8

im need to design some database tables but im not sure about the performance impact. In my case its more about the read performance than for saving the data.

The situation

With the help of pattern recognition im finding out how many values of a certain object needs to be saved in my postgresql database. Amount other lets say fixed properties the only difference is if 1, 2 or 3 values of the same type needs to be saved.

Currently im having 3 entities/tables which differ only in having having 1, 2 or 3 not nullable properties of the same type.

For example:

EntityTestOne/TableOne {
    ... other (same) properties
    String optionOne;
}

EntityTestTwo/TableTwo {
    ... other (same) properties
    String optionOne;
    String optionTwo;

}

EntityTestThree/TableThree {
    ... other (same) properties
    String optionOne;
    String optionTwo;
    String optionThree;
}

I expect to have several million records in production and im thinking what could be the performance impact of this variant and what could be alternatives.

Alternatives

Other options which come into my mind:

  • Use only one entity class or table with 3 options (optionTwo and optionThree will be nullable then).
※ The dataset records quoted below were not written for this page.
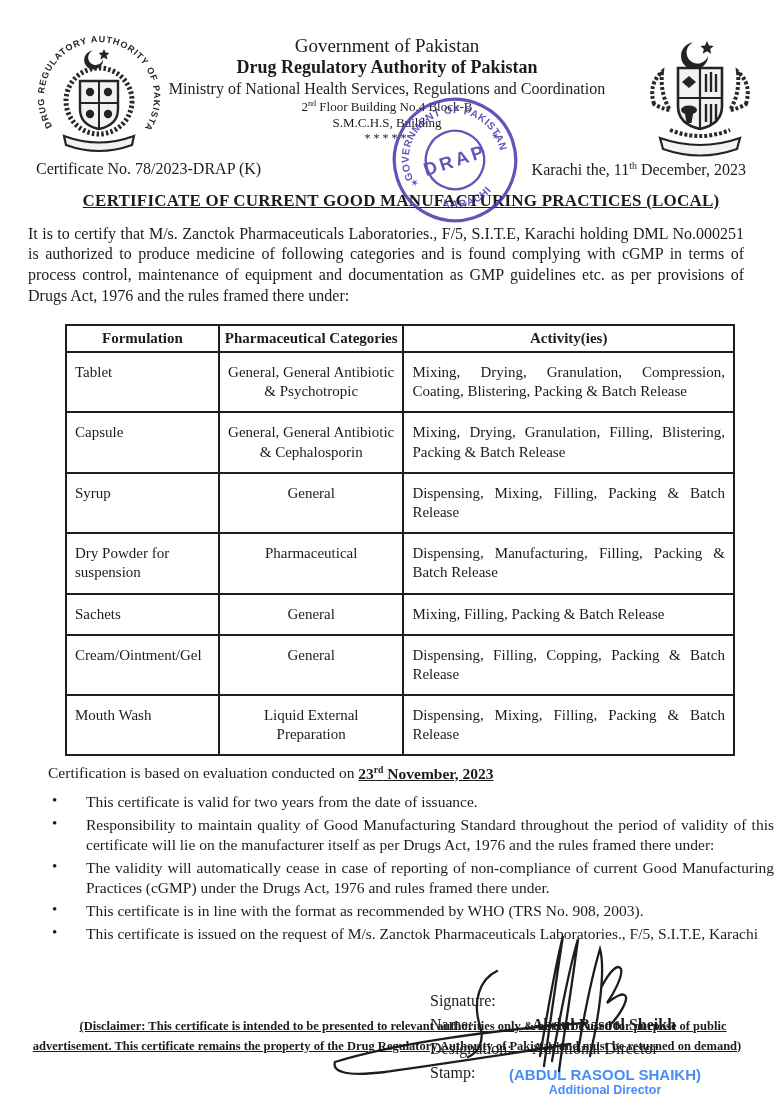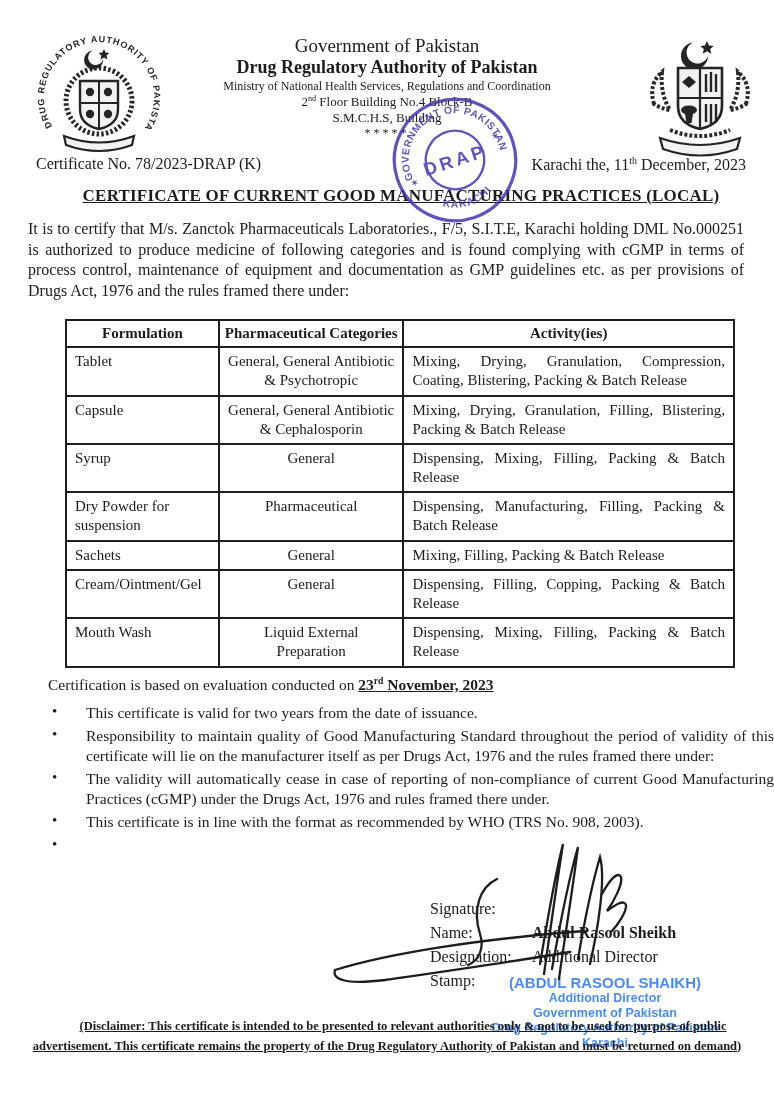--- a/index.html
+++ b/index.html
@@ -14,7 +14,7 @@
   .head-center{padding-top:34px;text-align:center;line-height:1.22;}
   .gov{font-size:19px;}
   .authority{font-size:18px;font-weight:bold;}
-  .ministry{font-size:12px;}
+  .ministry{font-size:16px;}
   .addr{font-size:13px;}
   .stars{font-size:12px;letter-spacing:3px;}
   sup{font-size:0.62em;}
If to talk of millions of expected records plus caching im asking myself isn't it a kind of 'waste' to save millions of null values in at least two (caching) layers (database itself and hibernate). In a another answer i read yesterday saving a null value in postgresql need only 1 bit what i think isnt that much if we talk about several millions of records which can contain some nullable properties (link).
  • Create another entity/table and use a collection (list or set) relationship instead

For example:

EntityOption {
    String value;
}

EntityTest {
    ... other (same) properties
    List<EntityOption> options;
}
  • If to use this relationship: What would give a better performance in case of creating new records: Creating for every new EntityTest new EntityOption's or doing a lookup before and reference a existing EntityOption if exists? What about the read performance while fetching them later and the joins which will be needed then? Compared to the variant with one plain Entity with three options i can imagine it could be slightly slower...

As im not that strong in database design and working with hibernate im interested of the pros and cons of these approaches and if there are even more alternatives. I even would like to ask the question if postgresql is the right choice for this or if should think about using another (free) database.

Thanks!

Community
  • 1
  • 1
StephanM
  • 1,350
  • 2
  • 24
  • 50
  • Slightly updated the question. Would really very much appreciate any hints/suggestions/articles/whatever on this topic... – StephanM May 12 '17 at 07:42
  • I would say that your 2nd solution (3 nullable columns in a single table) will always be superior to the 1st (3 separate tables). Your 1st solution just don't have any benefit at all (i.e. it is not a single entity, so it cannot be referenced; structure changes must be populated to 3 independent tables, etc.), while having nullable columns in Postgres doesn't hurt that much. As for your 3rd solution: it depends on your use cases/actual queries. It might worth take a look, if you typically query just a few records from `EntityTest` at a time. And it also allows you having more than 3 options. – pozs May 15 '17 at 09:04
  • 10M rows is not that much for modern hardware. Just try all options (populate with dummy data with a real distribution) and measure the time it takes to run the queries on your hardware. "If you have two horses and you want to know which of the two is faster then race your horses" - see [Which is faster?](https://ericlippert.com/2012/12/17/performance-rant/) by Eric Lippert for more background. – Vladimir Baranov May 15 '17 at 11:44

2 Answers2

6

The case is pretty clear in my opinion: If you have an upper limit of three properties per object, use a single table with nullable attributes.

A NULL value does not take up any space in the database. For every row, PostgreSQL stores a bitmap that contains which attributes are NULL. This bitmap is always stored, except when all attributes are not nullable. See the documentation for details.
So don't worry about storage space in this case.

Using three different tables or storing the attributes in a separate table will probably lead to UNIONs or JOINs in your queries, which will make the queries more complicated and slow.

Laurenz Albe
  • 209,280
  • 17
  • 206
  • 263
1

There are many inheritance strategy for creating entity class, I think you should go with single table strategy, where there will be a discriminator column (managed by hibernate itself), and all common filed will be used by each entity and some specific fields will be use by specific entity and remain null for other entity. This will get improved read performance. For your ref. : http://www.thejavageek.com/2014/05/14/jpa-single-table-inheritance-example/

Prateek Singh
  • 1,106
  • 10
  • 18